Pr. M. Fyle, Ohio State:

In our quest for direction towards healing the rift between Africans in the diaspora and African Americans, many useful proposals have been put forward, literally and usefully castigating ourselves for what we haven't done and need to do. A strong area of concern has rightly been that Africans should seek to obtain more balanced information about where African Americans are coming from, the factors that have influenced their background over the centuries. Also that African Americans should seek to to do the same about Africa and the African background. Ogbu Kalu's intervention stated that "African scholars tend to complain that AAs have absorbed the white anthropological images of Africa/Africans." While we emphasize this element, we should also remember that Africans in Africa have also absorbed much the same indoctrination. This is why it is difficult for Africans to defend and explain their own background against that "white anthropological" assault, which continues without abatement.

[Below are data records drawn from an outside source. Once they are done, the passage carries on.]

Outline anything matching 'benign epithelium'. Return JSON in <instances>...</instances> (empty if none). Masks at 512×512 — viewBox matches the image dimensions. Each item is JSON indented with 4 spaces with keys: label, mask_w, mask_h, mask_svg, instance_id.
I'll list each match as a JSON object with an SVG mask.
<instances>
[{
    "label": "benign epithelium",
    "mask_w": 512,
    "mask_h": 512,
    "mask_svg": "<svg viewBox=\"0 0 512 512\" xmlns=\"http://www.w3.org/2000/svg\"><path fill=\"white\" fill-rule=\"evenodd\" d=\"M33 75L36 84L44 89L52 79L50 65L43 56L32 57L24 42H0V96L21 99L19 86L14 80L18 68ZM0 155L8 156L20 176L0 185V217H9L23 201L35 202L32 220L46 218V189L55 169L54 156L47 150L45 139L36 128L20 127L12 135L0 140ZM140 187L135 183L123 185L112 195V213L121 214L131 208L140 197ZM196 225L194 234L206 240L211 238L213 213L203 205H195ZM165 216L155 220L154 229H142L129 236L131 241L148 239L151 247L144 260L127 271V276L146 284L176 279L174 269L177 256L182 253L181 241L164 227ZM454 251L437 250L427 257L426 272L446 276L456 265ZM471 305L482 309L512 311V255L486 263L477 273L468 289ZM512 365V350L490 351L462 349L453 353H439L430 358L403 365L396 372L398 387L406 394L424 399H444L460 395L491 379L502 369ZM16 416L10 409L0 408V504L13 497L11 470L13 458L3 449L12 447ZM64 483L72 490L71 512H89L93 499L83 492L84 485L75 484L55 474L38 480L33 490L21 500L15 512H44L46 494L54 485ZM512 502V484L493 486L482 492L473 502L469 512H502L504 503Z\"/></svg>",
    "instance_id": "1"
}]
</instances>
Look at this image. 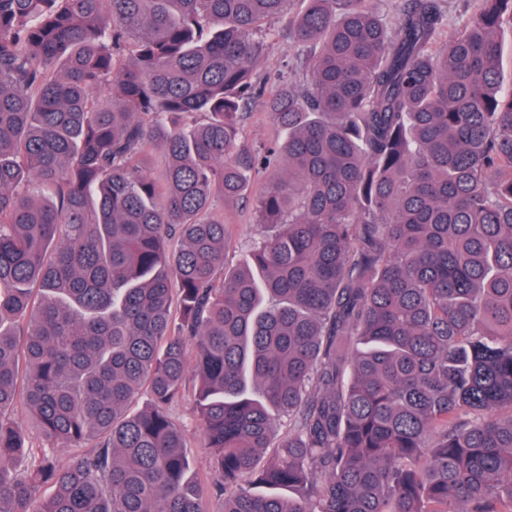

My concern has been that the urban African middle class culture blends western and African cultures, but believes that the African culture in that mix is inferior. The unfortunate factor is that the African urban elite has not moved from that thinking and it will take a bulldozer to start shifting them from that attitude. So we, Africans in the diaspora and those most influential in Africa itself, need to start thinking about more properly educating ourselves about our own background, in short seeking balanced information to enable us to re-valorize our own cultural institutions before we can more properly complain, more importantly start trying to influence others about where we are coming from.